Le gâteau demain sera de plus en plus sec et de moins en moins bien réparti car désormais le travail est devenu tout à la fois :
- Une prise de risques financiers dans un pays qui n’a globalement plus de cash (ou enfoui dans la pierre et les livrets d’épargne)
- Un pari sur l’avenir dans un pays qui souhaite récolter avant de semer (la cagnotte dépensée avant même d’exister ou de prospérer)
- Une mobilisation sans cesse renouvelée des ressources intellectuelles de chaque travailleur.
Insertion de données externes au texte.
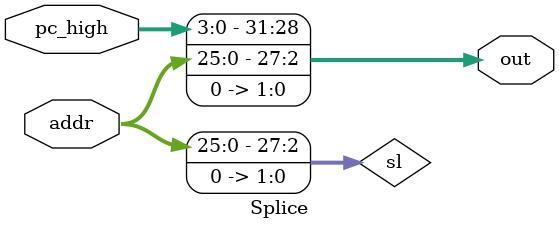
<source format=v>
`timescale 1ns / 1ps


module Splice(pc_high, addr, out);
    input[3:0] pc_high;
    input[25:0] addr;
    output[31:0] out;
    reg[27:0] sl;
    always @(addr)
        sl = (addr << 2);
    assign out[31:0]={pc_high[3:0],sl[27:0]};
endmodule

</source>
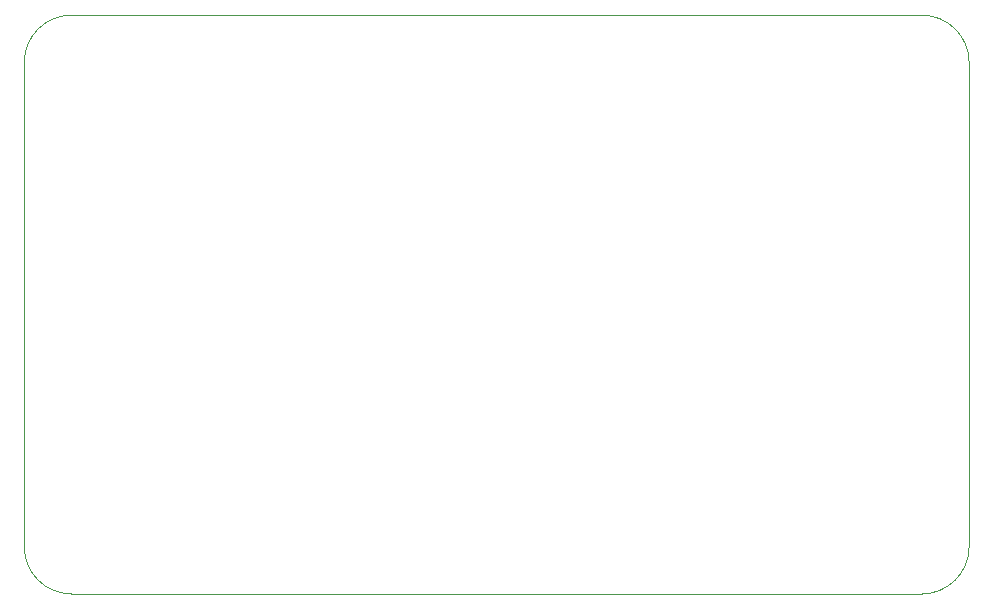
<source format=gm1>
G04 #@! TF.GenerationSoftware,KiCad,Pcbnew,5.1.5-52549c5~84~ubuntu19.10.1*
G04 #@! TF.CreationDate,2020-01-08T01:46:18+01:00*
G04 #@! TF.ProjectId,glasgow,676c6173-676f-4772-9e6b-696361645f70,rev?*
G04 #@! TF.SameCoordinates,Original*
G04 #@! TF.FileFunction,Profile,NP*
%FSLAX46Y46*%
G04 Gerber Fmt 4.6, Leading zero omitted, Abs format (unit mm)*
G04 Created by KiCad (PCBNEW 5.1.5-52549c5~84~ubuntu19.10.1) date 2020-01-08 01:46:18*
%MOMM*%
%LPD*%
G04 APERTURE LIST*
%ADD10C,0.100000*%
G04 APERTURE END LIST*
D10*
X50000000Y-116000000D02*
X50000000Y-75000000D01*
X54000000Y-71000000D02*
X126000000Y-71000000D01*
X126000000Y-120000000D02*
X54000000Y-120000000D01*
X130000000Y-75000000D02*
X130000000Y-116000000D01*
X126000000Y-71000000D02*
G75*
G02X130000000Y-75000000I0J-4000000D01*
G01*
X50000000Y-75000000D02*
G75*
G02X54000000Y-71000000I4000000J0D01*
G01*
X54000000Y-120000000D02*
G75*
G02X50000000Y-116000000I0J4000000D01*
G01*
X130000000Y-116000000D02*
G75*
G02X126000000Y-120000000I-4000000J0D01*
G01*
M02*

</source>
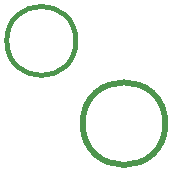
<source format=gbr>
G04 #@! TF.GenerationSoftware,KiCad,Pcbnew,(5.1.0)-1*
G04 #@! TF.CreationDate,2020-01-13T20:16:57-08:00*
G04 #@! TF.ProjectId,Miniscope-v4-Rigid-Flex,4d696e69-7363-46f7-9065-2d76342d5269,rev?*
G04 #@! TF.SameCoordinates,Original*
G04 #@! TF.FileFunction,Other,ECO2*
%FSLAX46Y46*%
G04 Gerber Fmt 4.6, Leading zero omitted, Abs format (unit mm)*
G04 Created by KiCad (PCBNEW (5.1.0)-1) date 2020-01-13 20:16:57*
%MOMM*%
%LPD*%
G04 APERTURE LIST*
%ADD10C,0.450000*%
%ADD11C,0.500000*%
G04 APERTURE END LIST*
D10*
X106675000Y-84000000D02*
G75*
G03X106675000Y-84000000I-2925000J0D01*
G01*
D11*
X114250000Y-91000000D02*
G75*
G03X114250000Y-91000000I-3500000J0D01*
G01*
M02*

</source>
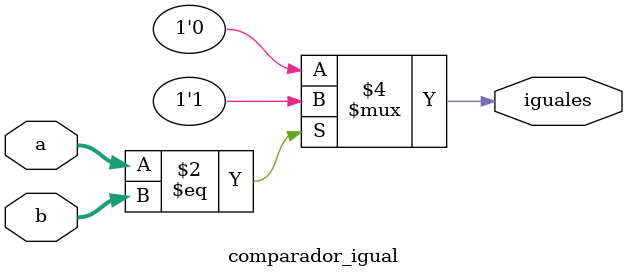
<source format=sv>
module comparador_igual #(parameter n = 5) 
						(input wire [n-1:0] a,
						 input wire [n-1:0] b,
						 output reg iguales);

    always @* begin
      if (a==b) begin
        iguales = 1;
      end
      else begin
        iguales = 0;
      end
    end
endmodule

</source>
Les pouvoirs publics, toujours à la recherche de gadgets sociaux, ont cru bon inventer « le droit à la déconnexion » alors que personne ne veut comprendre que c’est d’engagement cognitif intense dont ont besoin les travailleurs, que le risque est de laisser s’étioler notre cerveau est bien plus important que celui de trop le solliciter - Un don de soi et une valeur (en voie d’extinction avec les pseudos droits sociaux accordés à crédit par tous les gouvernements depuis 1981)
Le chômage de masse perdurera donc tant que nous ne nous interrogerons pas sur le travail aujourd’hui, son rôle, ses compétiteurs (les loisirs mais aussi les pays laborieux et pauvres qui veulent s’en sortir) et que nous nous croirons éternellement bénis des dieux, protégés du monde derrière nos frontières (mentales, sociales, idéologiques ou physiques).